Überwachung der Radioaktivität

Natürliche Radioaktivität

Radioaktive Stoffe sind in der Umwelt überall anzutreffen. Grundsätzlich ist jeder Mensch auf der Erde auf natürliche Weise ionisierender Strahlung ausgesetzt. Ursache dafür sind Quellen, die in der Natur unabhängig vom Menschen entstanden sind und existieren. So nimmt der Mensch über die Atemluft und die Nahrung seit jeher natürliche radioaktive Stoffe in den Körper auf – wie das natürlich vorkommende Edelgas Radon.

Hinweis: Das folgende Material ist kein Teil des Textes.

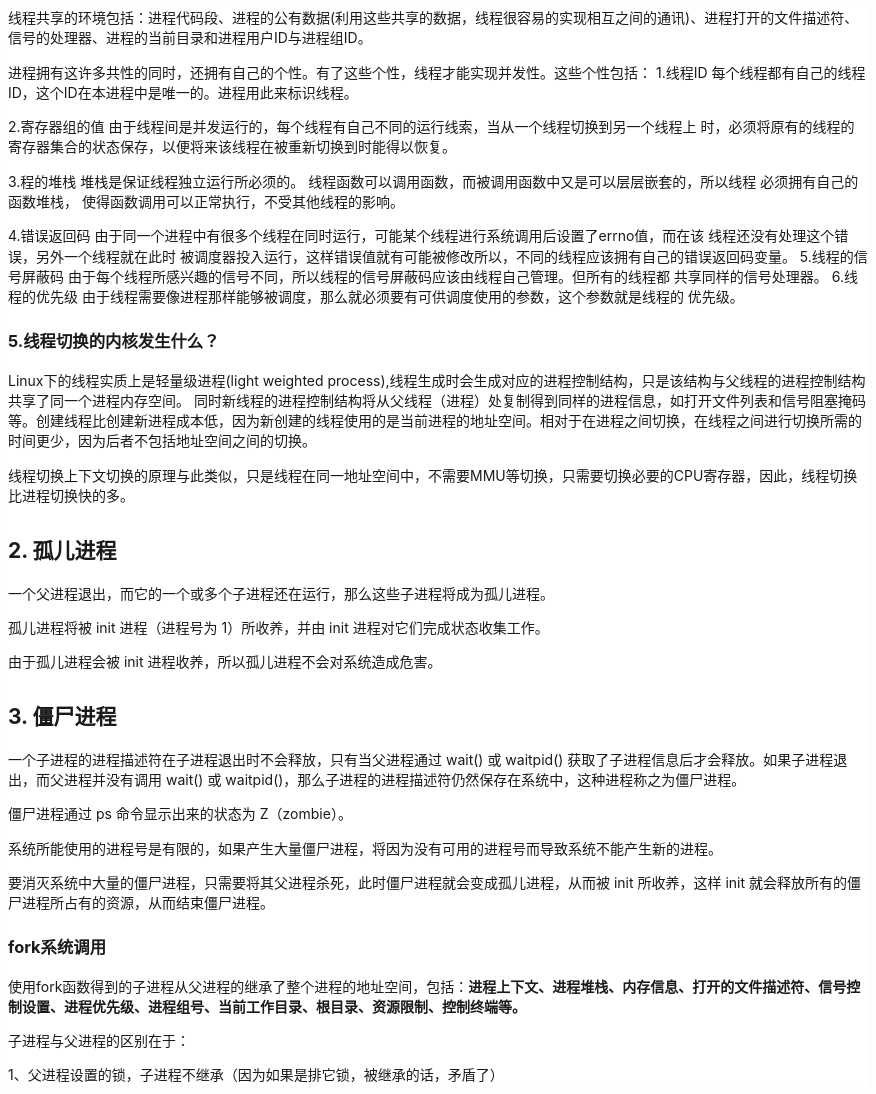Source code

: 线程共享的环境包括：进程代码段、进程的公有数据(利用这些共享的数据，线程很容易的实现相互之间的通讯)、进程打开的文件描述符、信号的处理器、进程的当前目录和进程用户ID与进程组ID。

  进程拥有这许多共性的同时，还拥有自己的个性。有了这些个性，线程才能实现并发性。这些个性包括：
  1.线程ID
   每个线程都有自己的线程ID，这个ID在本进程中是唯一的。进程用此来标识线程。

  2.寄存器组的值
   由于线程间是并发运行的，每个线程有自己不同的运行线索，当从一个线程切换到另一个线程上 时，必须将原有的线程的寄存器集合的状态保存，以便将来该线程在被重新切换到时能得以恢复。

  3.程的堆栈
   堆栈是保证线程独立运行所必须的。 线程函数可以调用函数，而被调用函数中又是可以层层嵌套的，所以线程 必须拥有自己的函数堆栈， 使得函数调用可以正常执行，不受其他线程的影响。

  4.错误返回码
   由于同一个进程中有很多个线程在同时运行，可能某个线程进行系统调用后设置了errno值，而在该 线程还没有处理这个错误，另外一个线程就在此时 被调度器投入运行，这样错误值就有可能被修改所以，不同的线程应该拥有自己的错误返回码变量。
  5.线程的信号屏蔽码
   由于每个线程所感兴趣的信号不同，所以线程的信号屏蔽码应该由线程自己管理。但所有的线程都 共享同样的信号处理器。
  6.线程的优先级
   由于线程需要像进程那样能够被调度，那么就必须要有可供调度使用的参数，这个参数就是线程的 优先级。

### 5.线程切换的内核发生什么？

Linux下的线程实质上是轻量级进程(light weighted process),线程生成时会生成对应的进程控制结构，只是该结构与父线程的进程控制结构共享了同一个进程内存空间。 同时新线程的进程控制结构将从父线程（进程）处复制得到同样的进程信息，如打开文件列表和信号阻塞掩码等。创建线程比创建新进程成本低，因为新创建的线程使用的是当前进程的地址空间。相对于在进程之间切换，在线程之间进行切换所需的时间更少，因为后者不包括地址空间之间的切换。

线程切换上下文切换的原理与此类似，只是线程在同一地址空间中，不需要MMU等切换，只需要切换必要的CPU寄存器，因此，线程切换比进程切换快的多。



## 2. 孤儿进程

一个父进程退出，而它的一个或多个子进程还在运行，那么这些子进程将成为孤儿进程。

孤儿进程将被 init 进程（进程号为 1）所收养，并由 init 进程对它们完成状态收集工作。

由于孤儿进程会被 init 进程收养，所以孤儿进程不会对系统造成危害。

## 3. 僵尸进程

一个子进程的进程描述符在子进程退出时不会释放，只有当父进程通过 wait() 或 waitpid() 获取了子进程信息后才会释放。如果子进程退出，而父进程并没有调用 wait() 或 waitpid()，那么子进程的进程描述符仍然保存在系统中，这种进程称之为僵尸进程。

僵尸进程通过 ps 命令显示出来的状态为 Z（zombie）。

系统所能使用的进程号是有限的，如果产生大量僵尸进程，将因为没有可用的进程号而导致系统不能产生新的进程。

要消灭系统中大量的僵尸进程，只需要将其父进程杀死，此时僵尸进程就会变成孤儿进程，从而被 init 所收养，这样 init 就会释放所有的僵尸进程所占有的资源，从而结束僵尸进程。

### fork系统调用

使用fork函数得到的子进程从父进程的继承了整个进程的地址空间，包括：**进程上下文、进程堆栈、内存信息、打开的文件描述符、信号控制设置、进程优先级、进程组号、当前工作目录、根目录、资源限制、控制终端等。**

子进程与父进程的区别在于：

1、父进程设置的锁，子进程不继承（因为如果是排它锁，被继承的话，矛盾了）
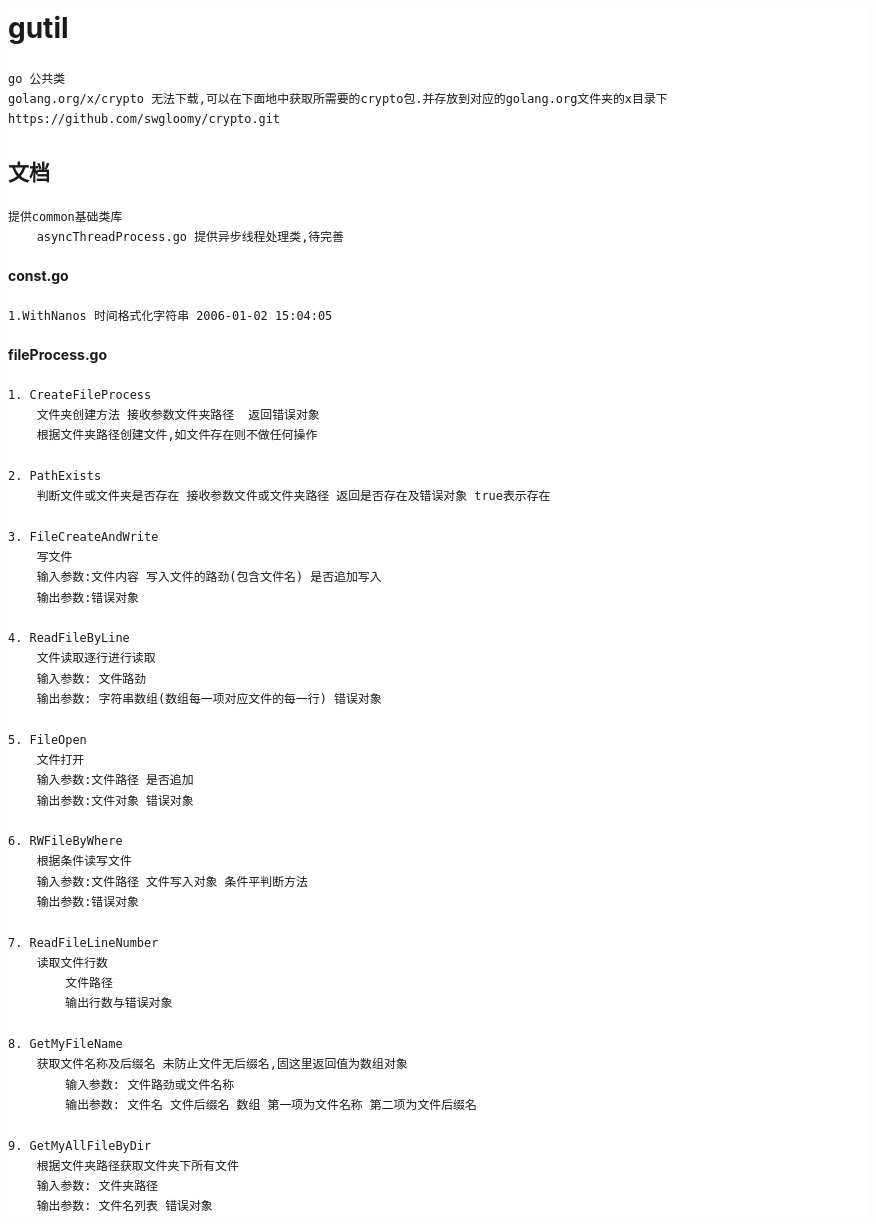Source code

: # gutil
    go 公共类
    golang.org/x/crypto 无法下载,可以在下面地中获取所需要的crypto包.并存放到对应的golang.org文件夹的x目录下
    https://github.com/swgloomy/crypto.git
    
## 文档
    
    提供common基础类库
        asyncThreadProcess.go 提供异步线程处理类,待完善
        
#### const.go
    1.WithNanos 时间格式化字符串 2006-01-02 15:04:05
        
#### fileProcess.go
    1. CreateFileProcess
        文件夹创建方法 接收参数文件夹路径  返回错误对象
        根据文件夹路径创建文件,如文件存在则不做任何操作
        
    2. PathExists
        判断文件或文件夹是否存在 接收参数文件或文件夹路径 返回是否存在及错误对象 true表示存在
    
    3. FileCreateAndWrite
        写文件
        输入参数:文件内容 写入文件的路劲(包含文件名) 是否追加写入
        输出参数:错误对象
        
    4. ReadFileByLine
        文件读取逐行进行读取
        输入参数: 文件路劲
        输出参数: 字符串数组(数组每一项对应文件的每一行) 错误对象
        
    5. FileOpen
        文件打开
        输入参数:文件路径 是否追加
        输出参数:文件对象 错误对象
        
    6. RWFileByWhere
        根据条件读写文件
        输入参数:文件路径 文件写入对象 条件平判断方法
        输出参数:错误对象
        
    7. ReadFileLineNumber
        读取文件行数
            文件路径
            输出行数与错误对象
            
    8. GetMyFileName
        获取文件名称及后缀名 未防止文件无后缀名,固这里返回值为数组对象
            输入参数: 文件路劲或文件名称
            输出参数: 文件名 文件后缀名 数组 第一项为文件名称 第二项为文件后缀名

    9. GetMyAllFileByDir
        根据文件夹路径获取文件夹下所有文件
        输入参数: 文件夹路径
        输出参数: 文件名列表 错误对象
        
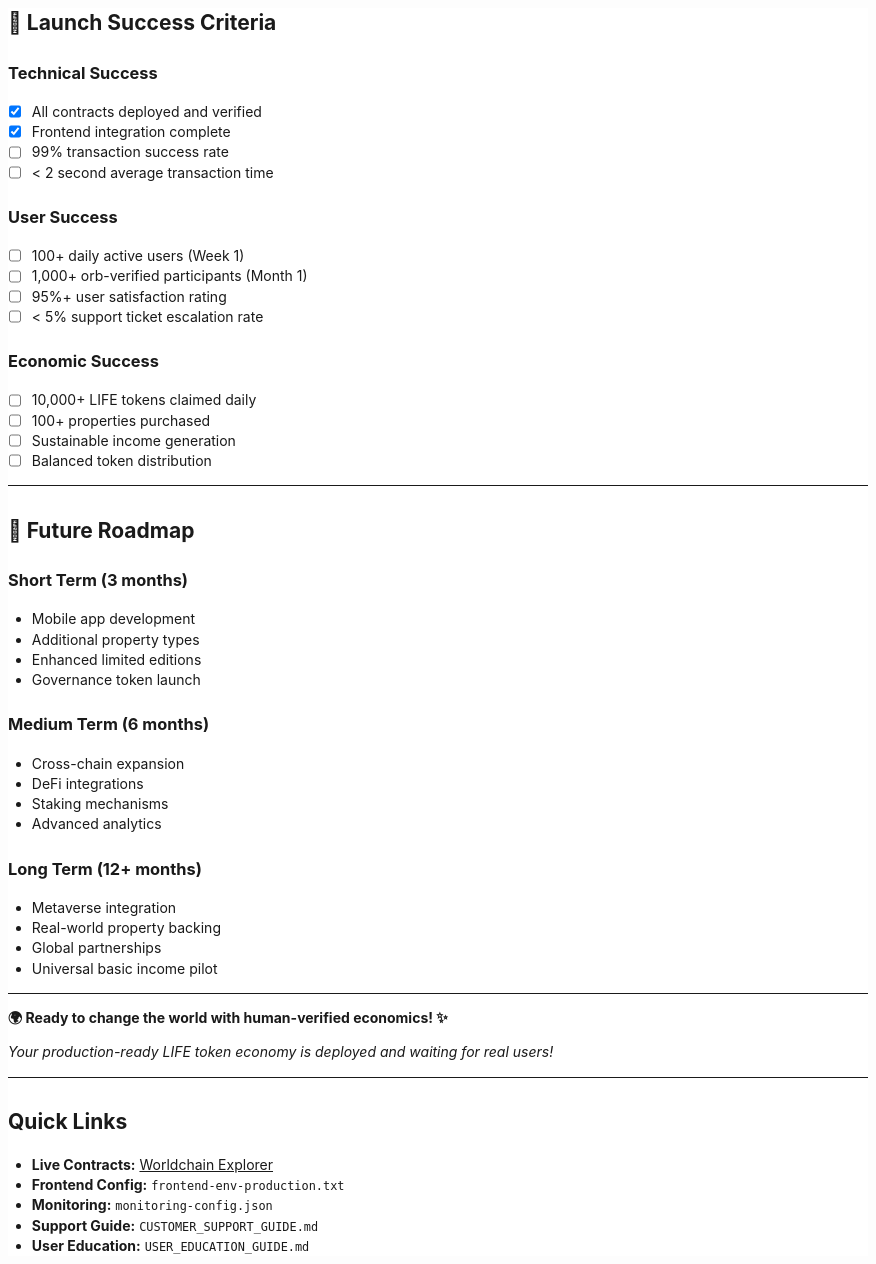 
## 🎉 Launch Success Criteria

### Technical Success
- [x] All contracts deployed and verified
- [x] Frontend integration complete
- [ ] 99% transaction success rate
- [ ] < 2 second average transaction time

### User Success
- [ ] 100+ daily active users (Week 1)
- [ ] 1,000+ orb-verified participants (Month 1)
- [ ] 95%+ user satisfaction rating
- [ ] < 5% support ticket escalation rate

### Economic Success
- [ ] 10,000+ LIFE tokens claimed daily
- [ ] 100+ properties purchased
- [ ] Sustainable income generation
- [ ] Balanced token distribution

---

## 🔮 Future Roadmap

### Short Term (3 months)
- Mobile app development
- Additional property types
- Enhanced limited editions
- Governance token launch

### Medium Term (6 months)
- Cross-chain expansion
- DeFi integrations
- Staking mechanisms
- Advanced analytics

### Long Term (12+ months)
- Metaverse integration
- Real-world property backing
- Global partnerships
- Universal basic income pilot

---

**🌍 Ready to change the world with human-verified economics! ✨**

*Your production-ready LIFE token economy is deployed and waiting for real users!*

---

## Quick Links
- **Live Contracts:** [Worldchain Explorer](https://explorer.worldcoin.org)
- **Frontend Config:** `frontend-env-production.txt`
- **Monitoring:** `monitoring-config.json`
- **Support Guide:** `CUSTOMER_SUPPORT_GUIDE.md`
- **User Education:** `USER_EDUCATION_GUIDE.md`
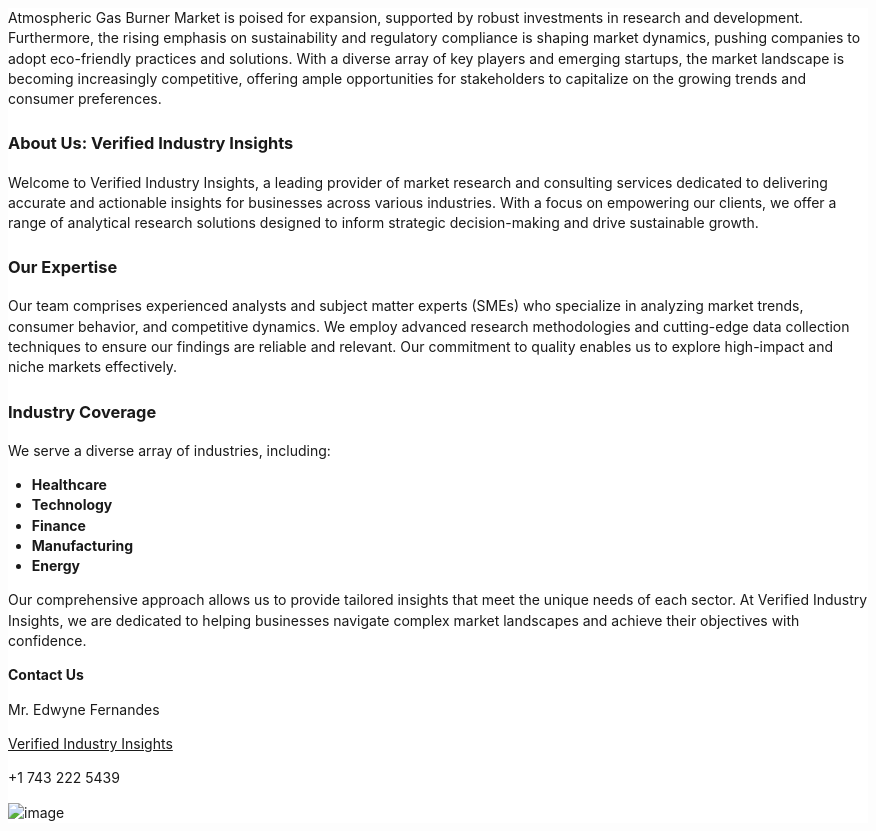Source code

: Atmospheric Gas Burner Market is poised for expansion, supported by robust investments in research and development. Furthermore, the rising emphasis on sustainability and regulatory compliance is shaping market dynamics, pushing companies to adopt eco-friendly practices and solutions. With a diverse array of key players and emerging startups, the market landscape is becoming increasingly competitive, offering ample opportunities for stakeholders to capitalize on the growing trends and consumer preferences.</p><h3>About Us: Verified Industry Insights</h3><p>Welcome to Verified Industry Insights, a leading provider of market research and consulting services dedicated to delivering accurate and actionable insights for businesses across various industries. With a focus on empowering our clients, we offer a range of analytical research solutions designed to inform strategic decision-making and drive sustainable growth.</p><h3>Our Expertise</h3><p>Our team comprises experienced analysts and subject matter experts (SMEs) who specialize in analyzing market trends, consumer behavior, and competitive dynamics. We employ advanced research methodologies and cutting-edge data collection techniques to ensure our findings are reliable and relevant. Our commitment to quality enables us to explore high-impact and niche markets effectively.</p><h3>Industry Coverage</h3><p>We serve a diverse array of industries, including:</p><ul><li><strong>Healthcare</strong></li><li><strong>Technology</strong></li><li><strong>Finance</strong></li><li><strong>Manufacturing</strong></li><li><strong>Energy</strong></li></ul><p>Our comprehensive approach allows us to provide tailored insights that meet the unique needs of each sector. At Verified Industry Insights, we are dedicated to helping businesses navigate complex market landscapes and achieve their objectives with confidence.</p><p><strong>Contact Us</strong></p><p>Mr. Edwyne Fernandes</p><p><a href="https://www.verifiedindustryinsights.com/">Verified Industry Insights</a></p><p>+1 743 222 5439</p>
![image](https://github.com/user-attachments/assets/08a9f676-ffc9-432e-b654-ada60a1af2e4)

Die natürliche Strahlenbelastung beträgt verursacht im Durchschnitt in Deutschland eine Dosis von 2100 Mikrosievert.

An den Mess- und Probeentnahmeorten im Land wird im Wesentlichen die vor Ort vorherrschende natürliche Radioaktivität gemessen. Veränderungen in der natürlichen Radioaktivität können nur festgestellt werden, wenn sich diese deutlich vom natürlichen Hintergrund und seinen Schwankungen unterscheiden. Das ist der Hauptgrund, weshalb bei der Überwachung natürlicher Radioaktivität ein Richt- bzw. Referenzwert von 1 Millisievert zu Grunde gelegt wird (fachliche Begründung).

Merkliche Unterschiede zum natürlichen Hintergrund lassen sich beispielsweise dort feststellen, wo Materialien, die natürliche Radionuklide enthalten, bearbeitet, verarbeitet und aufgearbeitet werden, und dabei die Natur gegebene Radioaktivitäts-Zusammensetzung erheblich verändert wird.

Betriebe, die mit Materialien umgehen, die natürlich vorkommende radioaktive Stoffe enthalten, oder Arbeitsplätze aufweisen, an denen der Schutz vor dem radioaktiven Gas Radon sicherzustellen ist (z. B. Bergwerke, Radon-Heilbäder, Wasserwerke), werden deshalb überwacht. Rückstände (Abfälle), die eine erhöhte natürliche Radioaktivität aufweisen, sogenanntes Naturally Occuring Radioactive Material (NORM) muss beim Überschreiten festgelegter Grenzen vor der Verwertung oder Beseitigung von den Behörden aus der Strahlenschutzüberwachung entlassen werden.

Auch Bauprodukte, die dauerhaft als Wand-, Boden- oder Deckenkonstruktionen in Aufenthaltsräumen von Gebäuden eingebaut werden, tragen mit den darin enthaltenen natürlich vorhandenen radioaktiven Stoffen zur Strahlenexposition des Menschen bei.